CQ TODAY MIDDAY UPDATE
July 15, 2008 – 1:46 p.m.
Senate Rejects DeMint Effort to Narrow Global AIDS Bill
The Senate on Tuesday rebuffed the first attempt to alter bipartisan compromise legislation to fight AIDS and other diseases overseas, rejecting an amendment to give it more focus.
The Senate voted, 70-24, to table, or kill, the amendment from Jim DeMint , R-S.C., to limit the five-year, $50 billion bill to 15 poor countries where it already operates.
The bill would reauthorize and expand President Bush’s 2003 initiative to fight AIDS, tuberculosis and malaria overseas.
The vote also effectively dismissed a second-degree amendment by DeMint that would have brought abortion into the debate. The amendment would have explicitly barred funding from overseas groups that support “coercive abortion and forced sterilization.”
“This vote is about whether the Senate will allow American tax dollars to go to organizations that provide or support forced abortions in China, which is absolutely outrageous and must be stopped,” DeMint said before the vote.
DeMint said the Global Fund to Fight AIDS, Tuberculosis and Malaria has given money to Chinese agencies that perform such activities. The United States is the largest donor to the Global Fund, for which the bill would authorize $2 billion in fiscal 2009.
Existing law allows the administration to prohibit aid to such groups and it has blocked funding for the United Nations Population Fund because of its work in China. The 2003 AIDS law exempted the Global Fund.
Global Fund money supports activities designed to reduce disease. The fund says its money has never been used to conduct abortion, voluntary or otherwise. Its grants to China have gone to AIDS prevention outreach to women, to conduct studies on the response to HIV and to publish a column on AIDS prevention in a magazine.

• [List of tasks]:
a) Name every disease the AIDS bill update says the 2003 initiative was meant to fight overseas.
b) In the AIDS bill update, what was the vote to table DeMint's amendment?
The entries come from a separate source, not from the AIDS bill update.

• [Given entries]:
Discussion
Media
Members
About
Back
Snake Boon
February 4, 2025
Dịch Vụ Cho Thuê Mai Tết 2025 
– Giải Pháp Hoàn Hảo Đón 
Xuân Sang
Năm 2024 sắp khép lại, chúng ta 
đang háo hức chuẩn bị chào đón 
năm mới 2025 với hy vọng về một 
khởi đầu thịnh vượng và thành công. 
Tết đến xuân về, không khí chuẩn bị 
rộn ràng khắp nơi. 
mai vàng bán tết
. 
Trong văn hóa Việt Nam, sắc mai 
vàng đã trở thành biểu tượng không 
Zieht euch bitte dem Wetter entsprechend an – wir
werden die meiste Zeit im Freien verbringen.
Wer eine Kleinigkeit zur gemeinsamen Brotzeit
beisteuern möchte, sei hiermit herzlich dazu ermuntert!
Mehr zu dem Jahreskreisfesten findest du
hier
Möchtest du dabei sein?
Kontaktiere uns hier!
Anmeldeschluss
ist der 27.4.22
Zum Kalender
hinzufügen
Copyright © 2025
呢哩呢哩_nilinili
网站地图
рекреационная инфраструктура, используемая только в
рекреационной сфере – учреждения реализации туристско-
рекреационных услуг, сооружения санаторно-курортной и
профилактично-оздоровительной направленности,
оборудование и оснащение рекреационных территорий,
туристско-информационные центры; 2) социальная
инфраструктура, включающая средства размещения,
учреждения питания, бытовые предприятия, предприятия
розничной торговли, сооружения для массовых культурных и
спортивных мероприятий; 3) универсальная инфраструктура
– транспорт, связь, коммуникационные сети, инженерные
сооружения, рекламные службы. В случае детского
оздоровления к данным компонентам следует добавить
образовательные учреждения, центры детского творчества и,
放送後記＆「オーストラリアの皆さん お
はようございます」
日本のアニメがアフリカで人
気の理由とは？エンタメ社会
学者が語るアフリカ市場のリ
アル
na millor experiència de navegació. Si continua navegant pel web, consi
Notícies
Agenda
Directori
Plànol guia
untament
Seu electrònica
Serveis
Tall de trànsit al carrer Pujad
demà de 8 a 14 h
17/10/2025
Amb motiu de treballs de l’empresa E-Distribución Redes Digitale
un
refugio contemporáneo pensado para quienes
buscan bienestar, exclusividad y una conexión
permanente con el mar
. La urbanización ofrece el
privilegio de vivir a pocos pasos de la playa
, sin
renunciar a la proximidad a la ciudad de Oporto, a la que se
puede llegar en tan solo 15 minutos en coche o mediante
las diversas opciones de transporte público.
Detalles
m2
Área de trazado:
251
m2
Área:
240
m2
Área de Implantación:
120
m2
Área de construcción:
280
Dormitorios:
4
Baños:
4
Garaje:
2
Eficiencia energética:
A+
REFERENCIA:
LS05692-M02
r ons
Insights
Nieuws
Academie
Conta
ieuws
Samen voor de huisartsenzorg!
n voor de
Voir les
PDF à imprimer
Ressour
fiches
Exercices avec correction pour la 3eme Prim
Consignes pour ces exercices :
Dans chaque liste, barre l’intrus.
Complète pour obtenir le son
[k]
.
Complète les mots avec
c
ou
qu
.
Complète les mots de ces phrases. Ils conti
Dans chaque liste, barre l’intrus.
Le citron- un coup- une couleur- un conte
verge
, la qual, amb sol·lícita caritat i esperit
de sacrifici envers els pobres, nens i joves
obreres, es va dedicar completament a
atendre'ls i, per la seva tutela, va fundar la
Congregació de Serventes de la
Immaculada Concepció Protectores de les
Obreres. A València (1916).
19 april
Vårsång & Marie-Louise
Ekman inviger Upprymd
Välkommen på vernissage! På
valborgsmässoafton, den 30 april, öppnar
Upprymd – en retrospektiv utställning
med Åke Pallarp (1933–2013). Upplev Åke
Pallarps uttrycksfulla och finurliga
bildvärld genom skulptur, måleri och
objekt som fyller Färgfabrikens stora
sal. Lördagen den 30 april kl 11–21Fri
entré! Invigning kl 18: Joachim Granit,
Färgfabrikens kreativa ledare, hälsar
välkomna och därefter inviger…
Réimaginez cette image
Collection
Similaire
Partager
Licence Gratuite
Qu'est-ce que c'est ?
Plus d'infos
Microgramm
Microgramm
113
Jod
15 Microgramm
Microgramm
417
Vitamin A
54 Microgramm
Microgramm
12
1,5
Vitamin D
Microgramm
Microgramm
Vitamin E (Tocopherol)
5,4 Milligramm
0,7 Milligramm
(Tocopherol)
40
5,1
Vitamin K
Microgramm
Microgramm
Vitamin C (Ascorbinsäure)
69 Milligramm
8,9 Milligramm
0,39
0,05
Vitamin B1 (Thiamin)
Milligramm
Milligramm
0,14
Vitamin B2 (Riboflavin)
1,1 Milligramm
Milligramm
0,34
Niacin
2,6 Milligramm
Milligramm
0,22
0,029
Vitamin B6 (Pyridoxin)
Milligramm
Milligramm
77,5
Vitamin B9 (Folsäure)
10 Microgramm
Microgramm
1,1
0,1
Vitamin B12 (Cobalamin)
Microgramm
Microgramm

• [Answers to the tasks]:
a) AIDS, tuberculosis, malaria

b) 70-24